From the moment the world knew I was pregnant, I ceased to exist as a woman and became invisible. Suddenly, people I had never met in my life thought it would be alright to pat my tummy. As a matter of fact, even my closest friends only asked me about the baby.
When my daughter was born, I kept being invisible to the world, with only a few exceptions. For example, one friend came to visit bringing a present for my daughter, and one for myself. How thankful I was to hear her say what I had felt so many times but didn’t dare to say out loud; that nobody thinks about the mothers.
This one is a big cliché, I know. But as soon as I heard the first little sound coming out of my daughter’s mouth before I had even seen her, I understood what it meant to have one’s heart beating outside oneself.
I’d felt love before motherhood, of course. But the love of a mother is something so overwhelming that all I had felt before seemed now feeble comparing. Sorry, loved ones.

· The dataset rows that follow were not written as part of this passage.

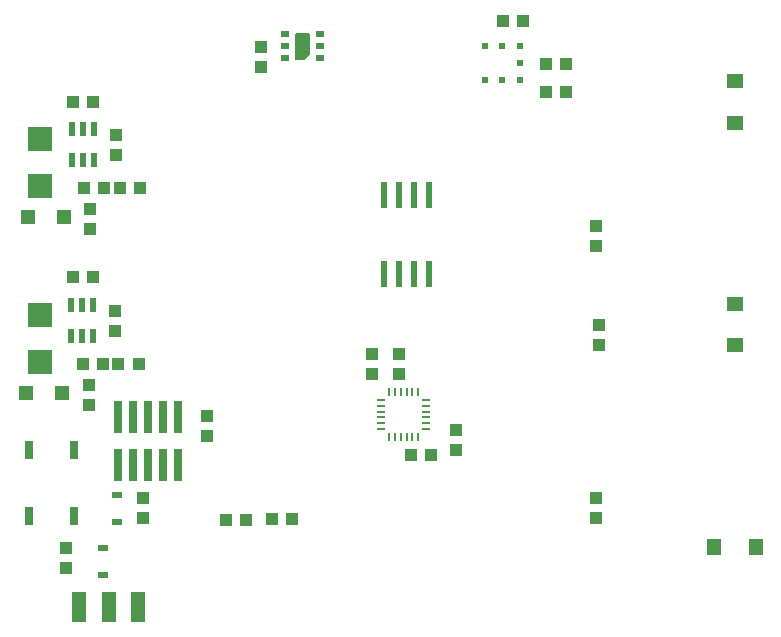
<source format=gtp>
G75*
%MOIN*%
%OFA0B0*%
%FSLAX25Y25*%
%IPPOS*%
%LPD*%
%AMOC8*
5,1,8,0,0,1.08239X$1,22.5*
%
%ADD10R,0.03937X0.04331*%
%ADD11R,0.04331X0.03937*%
%ADD12R,0.03268X0.02480*%
%ADD13R,0.03000X0.06000*%
%ADD14R,0.02900X0.11000*%
%ADD15R,0.02362X0.01969*%
%ADD16R,0.01969X0.02362*%
%ADD17R,0.03150X0.01969*%
%ADD18R,0.00787X0.00787*%
%ADD19C,0.00500*%
%ADD20R,0.02756X0.01142*%
%ADD21R,0.01142X0.02756*%
%ADD22R,0.05512X0.04724*%
%ADD23R,0.07874X0.07874*%
%ADD24R,0.02165X0.04724*%
%ADD25R,0.05118X0.05118*%
%ADD26R,0.04724X0.05512*%
%ADD27R,0.02400X0.08700*%
%ADD28R,0.04724X0.09843*%
D10*
X0131900Y0042350D03*
X0131900Y0049043D03*
X0157800Y0058950D03*
X0157800Y0065643D03*
X0179000Y0086250D03*
X0179000Y0092943D03*
X0139549Y0096593D03*
X0139549Y0103286D03*
X0148200Y0121150D03*
X0148200Y0127843D03*
X0139900Y0155250D03*
X0139900Y0161943D03*
X0148500Y0179850D03*
X0148500Y0186543D03*
X0197100Y0209150D03*
X0197100Y0215843D03*
X0308500Y0156243D03*
X0308500Y0149550D03*
X0309500Y0123243D03*
X0309500Y0116550D03*
X0262000Y0088243D03*
X0262000Y0081550D03*
X0243000Y0107050D03*
X0243000Y0113743D03*
X0234000Y0113743D03*
X0234000Y0107050D03*
X0308500Y0065743D03*
X0308500Y0059050D03*
D11*
X0253546Y0079897D03*
X0246854Y0079897D03*
X0207446Y0058497D03*
X0200754Y0058497D03*
X0191946Y0058397D03*
X0185254Y0058397D03*
X0156157Y0110307D03*
X0149465Y0110307D03*
X0144246Y0110297D03*
X0137554Y0110297D03*
X0140846Y0139197D03*
X0134154Y0139197D03*
X0137854Y0168997D03*
X0144546Y0168997D03*
X0149865Y0169007D03*
X0156557Y0169007D03*
X0141146Y0197697D03*
X0134454Y0197697D03*
X0277654Y0224497D03*
X0284346Y0224497D03*
X0291954Y0210297D03*
X0298646Y0210297D03*
X0298546Y0200897D03*
X0291854Y0200897D03*
D12*
X0149100Y0066524D03*
X0149100Y0057469D03*
X0144300Y0048924D03*
X0144300Y0039869D03*
D13*
X0119500Y0059597D03*
X0134500Y0059597D03*
X0134500Y0081597D03*
X0119500Y0081597D03*
D14*
X0149400Y0076497D03*
X0154400Y0076497D03*
X0159400Y0076497D03*
X0164400Y0076497D03*
X0169400Y0076497D03*
X0169400Y0092497D03*
X0164400Y0092497D03*
X0159400Y0092497D03*
X0154400Y0092497D03*
X0149400Y0092497D03*
D15*
X0271494Y0204788D03*
X0277400Y0204788D03*
X0283306Y0204788D03*
X0283306Y0216206D03*
X0277400Y0216206D03*
X0271494Y0216206D03*
D16*
X0283306Y0210497D03*
D17*
X0216806Y0212260D03*
X0216806Y0216197D03*
X0216806Y0220134D03*
X0204994Y0220134D03*
X0204994Y0216197D03*
X0204994Y0212260D03*
D18*
X0210900Y0216197D03*
D19*
X0208735Y0216284D02*
X0213065Y0216284D01*
X0213065Y0216782D02*
X0208735Y0216782D01*
X0208735Y0217281D02*
X0213065Y0217281D01*
X0213065Y0217779D02*
X0208735Y0217779D01*
X0208735Y0218278D02*
X0213065Y0218278D01*
X0213065Y0218776D02*
X0208735Y0218776D01*
X0208735Y0219275D02*
X0213065Y0219275D01*
X0213065Y0219773D02*
X0208735Y0219773D01*
X0208735Y0220272D02*
X0213065Y0220272D01*
X0213065Y0220331D02*
X0213065Y0213638D01*
X0211294Y0211866D01*
X0208735Y0211866D01*
X0208735Y0220331D01*
X0213065Y0220331D01*
X0213065Y0215785D02*
X0208735Y0215785D01*
X0208735Y0215287D02*
X0213065Y0215287D01*
X0213065Y0214788D02*
X0208735Y0214788D01*
X0208735Y0214290D02*
X0213065Y0214290D01*
X0213065Y0213791D02*
X0208735Y0213791D01*
X0208735Y0213293D02*
X0212720Y0213293D01*
X0212221Y0212794D02*
X0208735Y0212794D01*
X0208735Y0212296D02*
X0211723Y0212296D01*
D20*
X0237118Y0098318D03*
X0237118Y0096350D03*
X0237118Y0094381D03*
X0237118Y0092413D03*
X0237118Y0090444D03*
X0237118Y0088476D03*
X0251882Y0088476D03*
X0251882Y0090444D03*
X0251882Y0092413D03*
X0251882Y0094381D03*
X0251882Y0096350D03*
X0251882Y0098318D03*
D21*
X0249421Y0100779D03*
X0247453Y0100779D03*
X0245484Y0100779D03*
X0243516Y0100779D03*
X0241547Y0100779D03*
X0239579Y0100779D03*
X0239579Y0086015D03*
X0241547Y0086015D03*
X0243516Y0086015D03*
X0245484Y0086015D03*
X0247453Y0086015D03*
X0249421Y0086015D03*
D22*
X0355000Y0116491D03*
X0355000Y0130302D03*
X0355000Y0190741D03*
X0355000Y0204552D03*
D23*
X0123479Y0185300D03*
X0123479Y0169552D03*
X0123179Y0126600D03*
X0123179Y0110852D03*
D24*
X0133659Y0119530D03*
X0137399Y0119530D03*
X0141139Y0119530D03*
X0141139Y0129767D03*
X0137399Y0129767D03*
X0133659Y0129767D03*
X0133959Y0178230D03*
X0137699Y0178230D03*
X0141439Y0178230D03*
X0141439Y0188467D03*
X0137699Y0188467D03*
X0133959Y0188467D03*
D25*
X0131154Y0159136D03*
X0119343Y0159136D03*
X0118743Y0100736D03*
X0130554Y0100736D03*
D26*
X0348094Y0049147D03*
X0361906Y0049147D03*
D27*
X0252900Y0140097D03*
X0247900Y0140097D03*
X0242900Y0140097D03*
X0237900Y0140097D03*
X0237900Y0166597D03*
X0242900Y0166597D03*
X0247900Y0166597D03*
X0252900Y0166597D03*
D28*
X0156043Y0029224D03*
X0146200Y0029224D03*
X0136357Y0029224D03*
M02*

</source>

License to be rude (and kill, if needed)
As a new mother, I automatically got (from myself) a license to be rude. Suddenly, I was telling people off and saying no without feeling bad about it. Stranger wanting to pinch my baby’s cheeks? Move away, lady! Woman asking to hold my baby? No way, Jose.
Becoming a mother has made me want to become a better version of myself. Like any other mother, I wish my daughter the best in life. And that includes having a good human being as a parent. Which doesn’t mean that I’ve improved much; just ask her, and she’ll tell you how annoying I am.
Motherhood has made me see my own mother with new eyes. All I was experiencing, the lack of sleep, the worries, but also the unparalleled joy and love, she’d already gone through it all. And I could then understand what, at times, had felt somewhat suffocating.
Being the mother of a teenager gives me to power to travel back in time. I can relive the excitement and the fun of being a teen every time I see her with friends, giggling and getting ready for a party, or when I listen to all about it the next day. But I must also relive the pain and difficulties that the teenage years can bring. In these moments, I wish I could make it all better with a kiss, like when she was a little girl. So, being a mother is a constant work in progress but certainly the most rewarding of all.
To all the Super-Moms out there, I wish you a happy Mother’s Day!
Christine Schönburg, Jewellery Editor.